◆ **WHAT THE EXERCISE ASKS**
Identify every line in the records below that contains the string "percent", matching case exactly, and copy each such line in full.

◆ **EXTRACTED DATA**
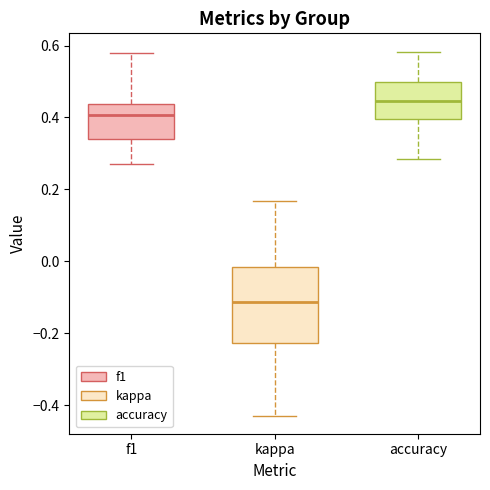

Where does the lower whisker of the box for accuracy end on the y-axis? The values are not printed on the chart, so give them approximately, as read against the axis.

0.28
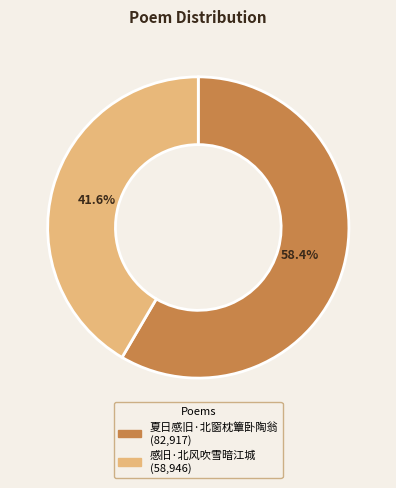

To the nearest percent, what is the combined percentage of 感旧·北风吹雪暗江城 and 夏日感旧·北窗枕簟卧陶翁?

100%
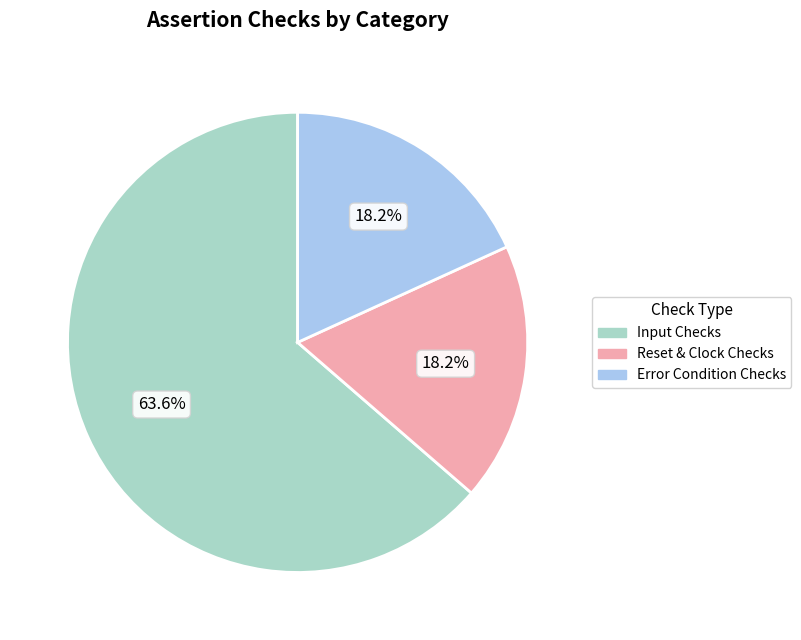

How many segments does this pie chart have?

3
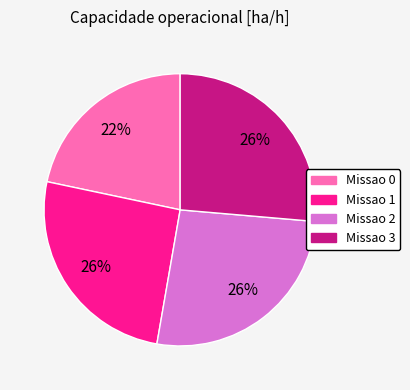

To the nearest percent, what is the average slice percentage?

25%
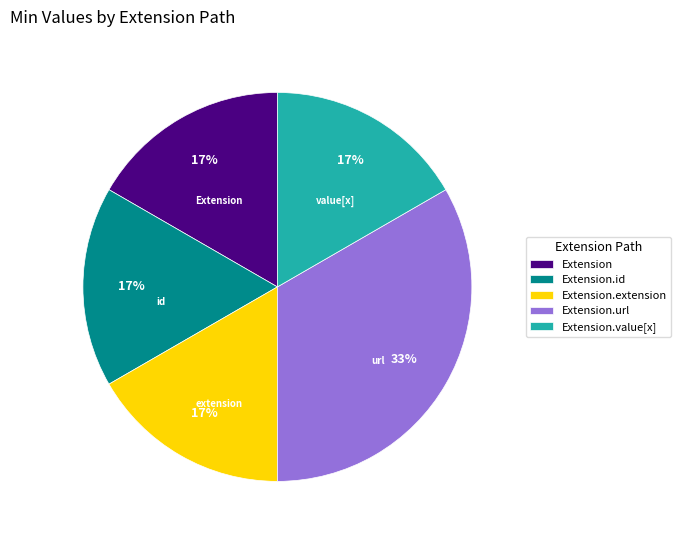

How many slices are in this pie chart?

5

◆ **ANSWER AREA**
To the nearest percent, what is the combined percentage of 感旧·北风吹雪暗江城 and 夏日感旧·北窗枕簟卧陶翁?
To the nearest percent, what is the average slice percentage?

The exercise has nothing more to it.